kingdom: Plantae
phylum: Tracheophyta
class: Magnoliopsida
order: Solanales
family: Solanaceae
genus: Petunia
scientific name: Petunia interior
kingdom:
● ● ● ●
[Stated problem]
Extract every naming line given for each item, from kingdom down to the last name listed, and copy each one unchanged.

[Exercise response]
kingdom: Plantae
phylum: Tracheophyta
class: Magnoliopsida
order: Solanales
family: Solanaceae
genus: Petunia
scientific name: Petunia interior
kingdom:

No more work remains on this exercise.